Pete Carroll, Darryll Lewis

Seattle Seahawks coach Pete Carroll talks to line judge Darryll Lewis (130) during the second half of an NFL preseason football game against the Denver Broncos, Thursday, Aug. 7, 2014, in Denver. (AP Photo/Brennan Linsley)

AP

As soon as it happened, Seahawks cornerback Tharold Simon thought the penalty that wiped out his 105-yard interception return for a touchdown was a bad call.

After a few days, the NFL apparently agreed with him.

Seahawks coach Pete Carroll said on 710 ESPN’s “Brock and Salk” show that the league informed him Monday that Simon should not have been flagged for illegal contact on the play.

“If you look at the game, there’s so many opportunities when guys engage just kind of as they’re moving into their positions when hands are on guys,” Carroll said. “And it goes both ways now because they did emphasize offensive pass interference as well as the defensive issues. And so what’s happened is that now that it’s an elevated awareness, they’re seeing so many more contacts that they would have considered incidental in the past and so we’re getting those calls that really don’t have any bearing on the play recognized as penalties.”

Carroll said he was told officials were calling illegal contact at seven times the previous rate this preseason, which has turned a number of games in slow parades marched off in five-yard increments.

“This is just a very sensitive call right now and it’s not the officiating. I don’t blame the officials for this,” Carroll said. “This is really an emphasis that came from the competition committee, which is our coaches primarily. And so what I’m really curious to see is what happens in the next two weeks, how do they respond to these numbers, because there’s no way that we want this many penalties called.
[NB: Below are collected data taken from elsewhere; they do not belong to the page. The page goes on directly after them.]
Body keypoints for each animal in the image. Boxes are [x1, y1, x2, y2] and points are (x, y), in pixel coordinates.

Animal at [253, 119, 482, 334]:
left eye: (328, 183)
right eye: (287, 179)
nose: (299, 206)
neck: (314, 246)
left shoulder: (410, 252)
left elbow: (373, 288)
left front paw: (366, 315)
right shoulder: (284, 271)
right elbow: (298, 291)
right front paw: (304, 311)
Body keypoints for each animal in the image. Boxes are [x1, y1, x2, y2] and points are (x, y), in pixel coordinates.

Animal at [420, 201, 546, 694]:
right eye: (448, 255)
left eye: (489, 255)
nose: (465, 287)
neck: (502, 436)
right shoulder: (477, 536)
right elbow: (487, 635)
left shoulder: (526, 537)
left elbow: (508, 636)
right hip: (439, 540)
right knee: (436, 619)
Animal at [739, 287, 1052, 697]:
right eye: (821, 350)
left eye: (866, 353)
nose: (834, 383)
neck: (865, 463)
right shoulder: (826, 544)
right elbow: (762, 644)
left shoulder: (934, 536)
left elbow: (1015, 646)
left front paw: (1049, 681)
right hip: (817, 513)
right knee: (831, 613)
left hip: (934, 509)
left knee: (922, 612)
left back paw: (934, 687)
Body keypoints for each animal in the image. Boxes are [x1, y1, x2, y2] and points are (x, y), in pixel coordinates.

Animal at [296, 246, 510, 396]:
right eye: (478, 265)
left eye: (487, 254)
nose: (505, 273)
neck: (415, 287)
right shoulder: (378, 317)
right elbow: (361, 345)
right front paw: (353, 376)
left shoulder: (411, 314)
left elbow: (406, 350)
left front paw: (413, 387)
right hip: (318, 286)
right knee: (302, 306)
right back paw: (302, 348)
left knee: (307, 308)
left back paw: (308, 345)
That’s ridiculous. I think the Saints might have had 20-something penalties last week or something crazy. That’s a bad game to watch.

“So I’m hoping and I’m trying to get involved in the conversation right now to find out what’s going to happen because we need to start talking now so something happens by opening day. So we’ll just have to work through it.”

It’s interesting for Carroll to take that stance, since his team is the main reason it’s being cracked down upon. But whether officials or players adapt, someone is going to have to, or the days of the three-hour game are history.